Request 1: Retype the forum thread on wire mesh for an outdoor enclosure, starting at "# What is the" and ending at "Markw84 (May 2, 2016)".
Request 2: Continue the forum thread about wire mesh for an outdoor enclosure from the point where it stops.

# What is the best type of wire mesh for outdoor enclosure?



## Milinda (May 2, 2016)

Hi there, well, it is finally getting warm, and little Frida is big enough that I feel comfortable putting her outside to live. I found a great spot, but I am unsure about the best type of wire to use to keep out the raccoons. I would like to create some type of top for my enclosure that has a hinge, but chicken wire seems so flimsy. Does anyone have suggestions for a good strong type of mesh or wire? Thank you!


----------



## Markw84 (May 2, 2016)

I like 1/2" hardware cloth for a cover for my small tortoises or turtles. Comes in 3 or 4 foot wide rolls.


----------



## ZEROPILOT (May 2, 2016)

I'd also use hardware cloth and staple it onto a wooden framed lid.


----------



## CourtneyG (May 2, 2016)

I third the hardwire cloth as well.


----------



## Milinda (May 12, 2016)

Milinda said:


> Hi there, well, it is finally getting warm, and little Frida is big enough that I feel comfortable putting her outside to live. I found a great spot, but I am unsure about the best type of wire to use to keep out the raccoons. I would like to create some type of top for my enclosure that has a hinge, but chicken wire seems so flimsy. Does anyone have suggestions for a good strong type of mesh or wire? Thank you!


Thank you very much for your reply. I will do that.


----------



## Milinda (May 12, 2016)

Markw84 said:


> I like 1/2" hardware cloth for a cover for my small tortoises or turtles. Comes in 3 or 4 foot wide rolls.


Thank you very much!


----------



## Milinda (May 12, 2016)

ZEROPILOT said:


> I'd also use hardware cloth and staple it onto a wooden framed lid.

Supplied information:
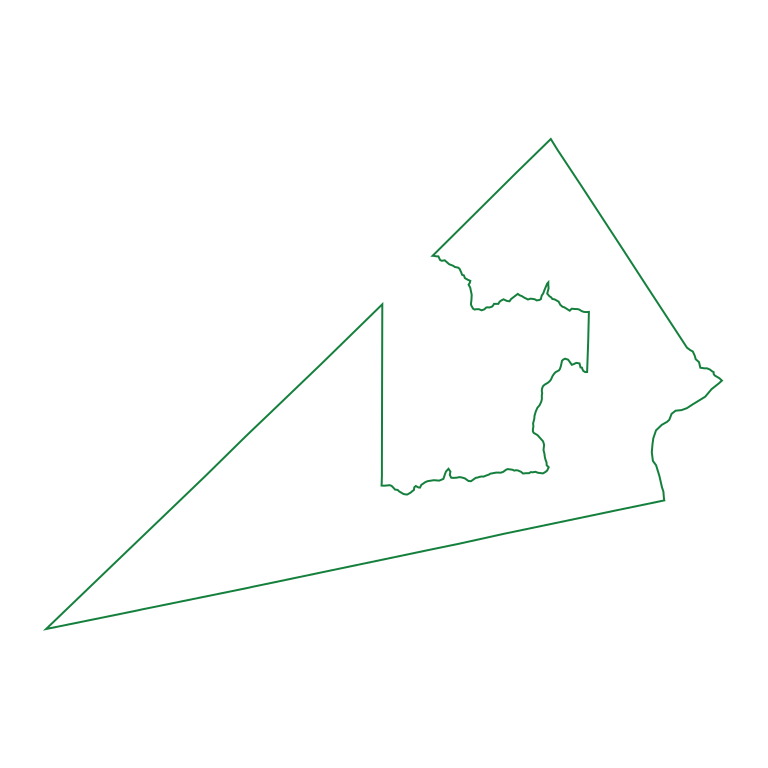 Xinguara, Pará, Brazil (Natural Earth projection)
{"feature_id": "56859067B29477018640245", "entity_name": "Xinguara", "entity_type": "district", "adm_level": 2, "iso_a3": "BRA", "parent_name": "Brazil", "parent_adm1": "Pará", "projection": "natural_earth1", "projection_center": [-49.485, -6.849], "detail": "fine", "context": "isolated", "style": "outline", "palette": "green", "viewbox_px": 768, "rotation_deg": 0, "n_neighbors": 0, "source": "geoboundaries", "source_scale": "gbopen_adm2", "svg_char_len": 3413}
<svg xmlns="http://www.w3.org/2000/svg" viewBox="0 0 768 768"><path d="M46.1,629.0L138.1,610.3L141.6,609.5L249.2,587.6L252.6,586.8L296.7,577.6L330.6,570.5L425.3,550.7L442.2,547.2L458.3,543.9L503.9,533.8L616.5,510.3L664.3,500.4L663.9,498.1L663.4,491.6L662.0,487.4L659.4,476.0L656.1,465.3L652.9,460.9L651.8,452.3L652.5,444.1L653.3,438.3L656.0,430.4L661.7,424.9L665.0,423.0L667.0,421.9L669.3,419.8L671.6,413.8L675.6,410.7L681.5,410.1L686.8,408.2L692.5,404.5L705.2,396.7L711.6,389.1L718.7,383.5L721.9,380.6L719.5,378.3L714.6,375.4L713.7,374.0L713.6,372.1L712.1,371.3L710.0,369.6L707.0,368.3L704.2,368.3L700.3,367.7L699.0,362.1L695.7,359.2L694.8,355.9L692.8,351.5L690.1,350.0L687.0,347.7L646.5,285.8L621.3,247.0L581.3,185.8L557.4,149.7L550.8,139.0L516.3,172.7L432.6,255.8L434.3,255.9L436.1,256.3L438.4,256.4L440.1,260.0L441.8,260.8L444.7,260.3L449.1,264.2L453.2,265.8L454.9,267.0L458.1,267.6L459.5,268.7L461.2,272.3L462.1,274.8L463.9,275.4L464.9,278.1L467.5,279.6L470.3,280.9L469.8,282.8L468.6,284.7L470.2,287.6L471.7,294.8L471.4,300.3L470.9,304.3L471.6,306.1L473.1,308.7L474.5,309.5L476.7,309.2L478.9,309.2L481.7,310.3L484.4,309.3L486.1,307.6L487.5,307.3L489.3,307.5L491.9,306.7L493.0,305.6L494.0,303.9L498.3,303.9L499.4,302.0L500.7,300.8L503.5,299.3L506.8,300.9L509.5,301.3L511.1,299.0L517.8,293.9L519.7,295.3L521.8,296.1L524.2,297.6L528.0,299.5L530.3,298.7L532.0,298.8L534.8,299.3L536.7,300.4L539.3,300.0L540.8,299.2L541.8,295.4L543.2,293.5L544.5,289.9L547.2,283.6L548.3,282.4L548.3,285.3L548.6,288.3L547.2,293.6L549.5,296.3L551.1,297.3L552.4,299.0L554.4,299.3L558.6,301.6L560.3,304.8L562.4,306.7L564.3,307.3L565.9,308.3L569.7,310.7L571.7,308.7L574.6,309.0L577.5,309.1L579.1,309.5L581.7,311.1L583.9,311.9L586.5,312.1L588.9,311.9L588.2,341.1L587.1,372.0L585.3,372.1L583.3,370.9L582.5,369.4L582.0,367.7L580.5,367.4L579.5,363.4L576.2,362.9L574.0,364.0L571.8,364.8L569.1,361.0L568.0,359.6L565.0,358.7L563.2,359.6L562.0,360.8L560.9,366.0L559.9,369.0L558.9,370.4L555.5,372.2L554.0,373.9L552.5,376.1L551.0,379.5L549.6,381.3L547.8,382.8L544.6,384.7L542.9,386.3L542.0,388.8L541.8,391.2L542.2,393.1L541.8,395.3L541.9,398.9L541.3,401.6L539.6,405.2L537.4,407.8L535.8,411.4L534.5,415.8L534.3,418.7L533.1,423.4L533.4,426.6L532.9,429.0L532.9,431.4L533.7,432.9L535.5,433.9L537.6,435.2L543.1,441.4L544.1,444.9L543.5,450.0L544.4,453.6L544.9,457.4L545.7,460.3L546.5,462.3L546.7,465.3L548.7,467.2L547.2,470.5L545.4,472.0L542.9,473.4L539.9,473.0L537.6,472.7L535.6,471.8L532.5,472.3L530.8,472.1L529.0,473.2L526.1,473.2L523.0,473.5L521.0,471.8L518.0,470.5L515.9,470.2L514.4,470.6L512.3,469.7L507.7,469.1L506.1,469.7L503.3,471.8L500.8,472.7L498.5,472.6L496.1,472.6L490.2,473.7L488.9,474.6L486.3,475.5L483.6,476.6L481.5,476.5L479.5,476.9L477.4,477.6L475.8,477.8L471.0,481.2L468.5,481.0L464.9,478.4L461.9,477.5L459.4,477.1L456.6,477.7L453.0,477.9L451.2,477.7L449.8,474.9L450.4,471.6L448.5,468.8L446.0,471.5L445.0,474.1L443.4,478.9L439.3,480.6L433.8,480.2L427.5,481.2L425.2,482.2L421.3,484.9L420.0,487.6L418.3,487.4L415.8,486.0L414.3,487.3L413.9,490.0L412.0,491.4L410.4,492.8L408.7,493.7L407.3,494.5L405.5,494.4L403.5,494.0L399.0,491.3L397.6,489.9L395.1,489.6L393.1,487.4L391.6,485.9L389.8,485.2L384.5,485.7L381.6,485.6L381.9,475.8L381.9,463.7L381.9,459.2L382.3,304.3L352.3,333.6L320.9,364.3L268.9,414.2L249.4,432.8L242.5,439.5L205.6,475.8L182.7,497.8L112.9,564.8L105.0,572.4L46.1,629.0Z" fill="none" stroke="#15803d" stroke-width="2"/></svg>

Task result 1:
# What is the best type of wire mesh for outdoor enclosure?



## Milinda (May 2, 2016)

Hi there, well, it is finally getting warm, and little Frida is big enough that I feel comfortable putting her outside to live. I found a great spot, but I am unsure about the best type of wire to use to keep out the raccoons. I would like to create some type of top for my enclosure that has a hinge, but chicken wire seems so flimsy. Does anyone have suggestions for a good strong type of mesh or wire? Thank you!


----------



## Markw84 (May 2, 2016)

Task result 2:
Thank you!


----------



## Milinda (May 12, 2016)

Milinda said:


> Thank you!


Thank you!


----------



## Tortoise (Sep 14, 2016)

sorry this is a late reply we used stucco mesh(2 inch by 2 inch holes) to cover our 60 ft long by 12 ft wide tortoise outdoor pen.Its buried 8 inches down too and a little across to help prevent my digging species escaping (although I still have to keep a watch on where they dig) Russians


----------



## ZEROPILOT (Sep 14, 2016)

Also, don't leave any uneaten food inside. At least nothing a Raccoon might want. They can rip open the roof in your house if they want to.( I found out.)
Making an enclosure raccoon resistant is one thing. Making it raccoon proof is another.


----------



## Jacqui (Sep 15, 2016)

ZEROPILOT said:


> Also, don't leave any uneaten food inside. At least nothing a Raccoon might want. They can rip open the roof in your house if they want to.( I found out.)
> Making an enclosure raccoon resistant is one thing. Making it raccoon proof is another.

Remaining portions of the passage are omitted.